------ EXERCISE INPUTS

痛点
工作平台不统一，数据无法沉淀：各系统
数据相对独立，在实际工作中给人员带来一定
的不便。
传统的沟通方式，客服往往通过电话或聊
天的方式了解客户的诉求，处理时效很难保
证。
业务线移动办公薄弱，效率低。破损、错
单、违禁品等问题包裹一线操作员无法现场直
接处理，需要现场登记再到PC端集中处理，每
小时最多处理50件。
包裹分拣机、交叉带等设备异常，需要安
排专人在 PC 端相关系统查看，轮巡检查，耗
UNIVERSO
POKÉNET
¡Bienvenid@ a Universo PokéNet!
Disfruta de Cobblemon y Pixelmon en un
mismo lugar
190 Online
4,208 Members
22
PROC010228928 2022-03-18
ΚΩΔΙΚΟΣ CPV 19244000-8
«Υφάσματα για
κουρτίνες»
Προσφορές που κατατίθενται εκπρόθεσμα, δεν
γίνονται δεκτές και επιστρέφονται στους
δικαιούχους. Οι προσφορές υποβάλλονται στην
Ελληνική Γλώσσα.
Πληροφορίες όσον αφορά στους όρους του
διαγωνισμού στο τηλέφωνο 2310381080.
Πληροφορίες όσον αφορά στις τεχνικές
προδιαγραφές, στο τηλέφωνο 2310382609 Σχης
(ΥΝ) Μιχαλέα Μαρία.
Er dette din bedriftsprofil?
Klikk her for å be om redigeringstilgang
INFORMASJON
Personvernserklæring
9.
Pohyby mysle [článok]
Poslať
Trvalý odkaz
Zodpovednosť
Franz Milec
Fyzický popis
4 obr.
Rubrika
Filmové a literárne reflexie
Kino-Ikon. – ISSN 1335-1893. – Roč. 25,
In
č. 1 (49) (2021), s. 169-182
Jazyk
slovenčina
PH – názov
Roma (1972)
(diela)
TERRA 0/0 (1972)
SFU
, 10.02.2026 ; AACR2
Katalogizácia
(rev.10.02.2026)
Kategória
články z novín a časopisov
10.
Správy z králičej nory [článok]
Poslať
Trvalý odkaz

------------

Please retype the whole listing above line for line, with no changes to any character.

### RESULT OF THE TASK
痛点
工作平台不统一，数据无法沉淀：各系统
数据相对独立，在实际工作中给人员带来一定
的不便。
传统的沟通方式，客服往往通过电话或聊
天的方式了解客户的诉求，处理时效很难保
证。
业务线移动办公薄弱，效率低。破损、错
单、违禁品等问题包裹一线操作员无法现场直
接处理，需要现场登记再到PC端集中处理，每
小时最多处理50件。
包裹分拣机、交叉带等设备异常，需要安
排专人在 PC 端相关系统查看，轮巡检查，耗
UNIVERSO
POKÉNET
¡Bienvenid@ a Universo PokéNet!
Disfruta de Cobblemon y Pixelmon en un
mismo lugar
190 Online
4,208 Members
22
PROC010228928 2022-03-18
ΚΩΔΙΚΟΣ CPV 19244000-8
«Υφάσματα για
κουρτίνες»
Προσφορές που κατατίθενται εκπρόθεσμα, δεν
γίνονται δεκτές και επιστρέφονται στους
δικαιούχους. Οι προσφορές υποβάλλονται στην
Ελληνική Γλώσσα.
Πληροφορίες όσον αφορά στους όρους του
διαγωνισμού στο τηλέφωνο 2310381080.
Πληροφορίες όσον αφορά στις τεχνικές
προδιαγραφές, στο τηλέφωνο 2310382609 Σχης
(ΥΝ) Μιχαλέα Μαρία.
Er dette din bedriftsprofil?
Klikk her for å be om redigeringstilgang
INFORMASJON
Personvernserklæring
9.
Pohyby mysle [článok]
Poslať
Trvalý odkaz
Zodpovednosť
Franz Milec
Fyzický popis
4 obr.
Rubrika
Filmové a literárne reflexie
Kino-Ikon. – ISSN 1335-1893. – Roč. 25,
In
č. 1 (49) (2021), s. 169-182
Jazyk
slovenčina
PH – názov
Roma (1972)
(diela)
TERRA 0/0 (1972)
SFU
, 10.02.2026 ; AACR2
Katalogizácia
(rev.10.02.2026)
Kategória
články z novín a časopisov
10.
Správy z králičej nory [článok]
Poslať
Trvalý odkaz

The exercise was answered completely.